I don't care for math. Or to be more precise, I'm not fond of arithmetic, alegbra, and doing lots of calculations. Therefore, this article will have very little of that kind of thing. This is to introduce some concepts that may be new to you. What little math we do will be limited to addition, subtraction by 1, and multiplication by 1, 2, and 10. Further, we will limit our discussion to whole numbers (integer values). This should make it accessible to everyone.

Number Systems

You may be surprised to learn that you use a *number system* every day
without even knowing it. This is taught to us in the early years of school and
is so second-nature to most of us, that we give it no thought. Let's review
what you already know and explain some terminology.

A digit is a number from 0 through 9. When you write a number, you write it as
as series of digits. Essentially, each digit occupies a column, although we
don't really think of it in terms of columns unless we are doing math, such as
adding two, or more, numbers. Consider the number "19". The right column
contains the digit "9", and the left column contains "1". The "9" is in the
"one's column", and the "1" is in the "ten's column". Thus, that "1" really
represents the number "10". "19" is merely 10+9. The rightmost column is the
*least significant* digit, because it is always smaller than any column to
the left. The leftmost column is the *most significant* digit, because it
is the largest value.

We call the number system that we all use without thinking about it, the "decimal" or "base 10" number system, because there are ten possible digits (0-9). When we add 1 to 0, we get 1. When we add 1 to 1, we get 2, and so on. But when we add 1 to 9, there are no digits we can use that are larger than 9. Therefore, we "carry" the 1 over to the next column on the left, and set the current column to 0. We repeat this process for as many digits as are in the number. Thus 19+1 becomes 20. Of course, we can add any digits together, up to 9+9. We still carry the 1, but the amount for the current column is the remainder: 8.

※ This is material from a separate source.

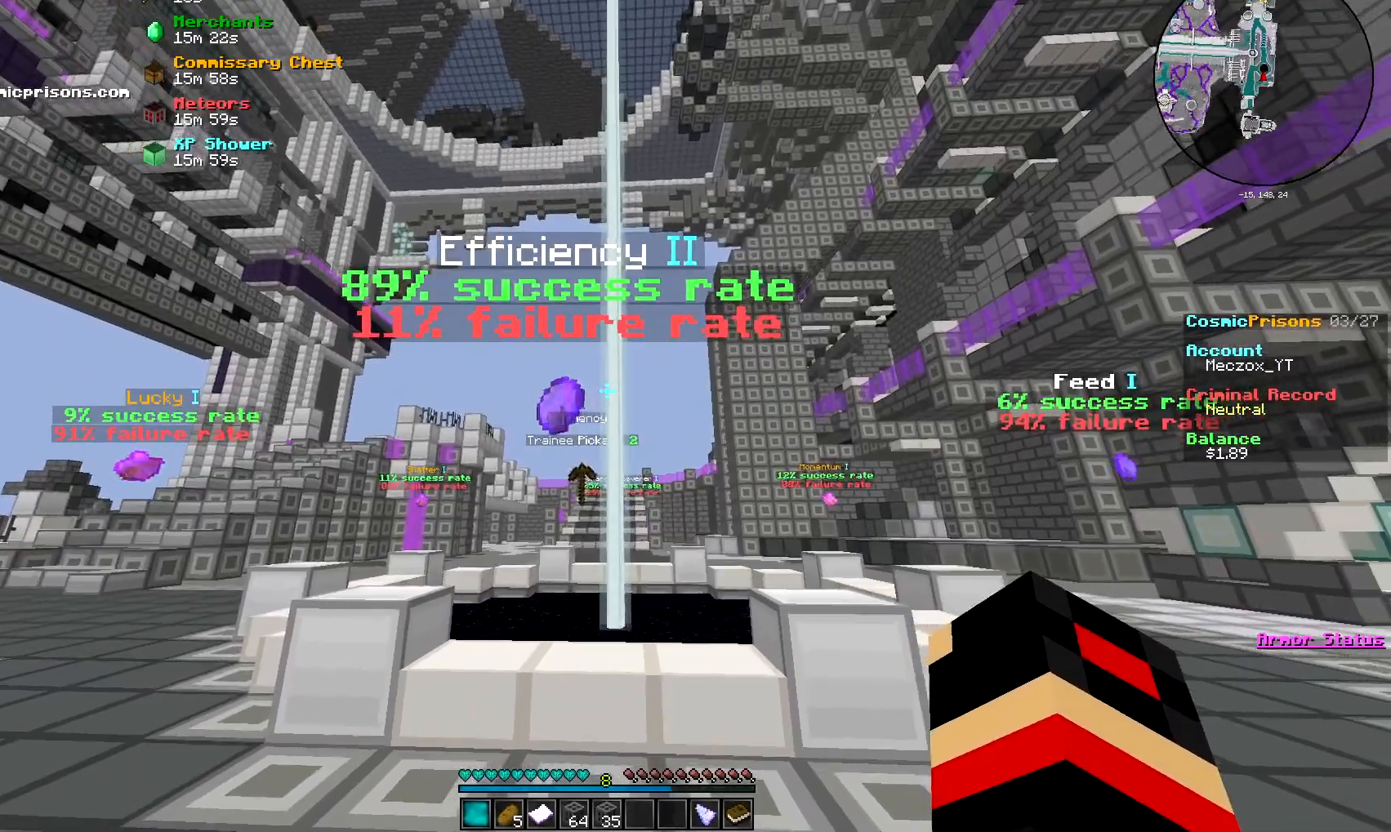
{"keys": [], "mouse": [], "events": []}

Likewise, when subtracting, if the digit is 0, there is no digit less than 0, so we have to "borrow" from the next greater column. If we subtract 1, the digit changes from 0 to 9.

Okay, so you already know all of the above. Here's what you might not know. As
we can do math with a base 10 system, we can also do math with a numeric system
in *any* base. Let's briefly consider the octal system that was in use for
some computer systerms in the 1960s through the 1980s. Octal is base 8. This
means that the only valid digits for octal are 0 through 7. The digits 8 and 9
simply mean nothing in octal. Using them would be like using the letters "T" or
"F" in decimal. Just as "2F8" or "79T0" are not numbers in decimal, something
like "800" is not a number in octal. When we add 1 to 7, in octal, we get 0
with a carry. And if we subtract 1 from 0, we get 7 with a borrow. Obviously,
if you were going to do manual math in octal, you'd have to learn a new addition
table, and a new multiplication table, but few people, even back then, actually did
math in base 8.

It is also possible to have a base that is larger than ten. But with only 10 possible digits, how does that work? Let's take the hexadecimal system (base 16) as an example. We start using letters as additional digits (sometimes digits are called "hexits" in hexadecimal). For example, if we add 1 to 9, we get "A". Adding 1 to A gives us "B". And so on, up to F. Adding 1 to F gives us 0 with a carry. Like octal, trying to do math in hexadecimal requires memorizing some extended addition and multiplication tables but, again, people don't usually do math in these other bases.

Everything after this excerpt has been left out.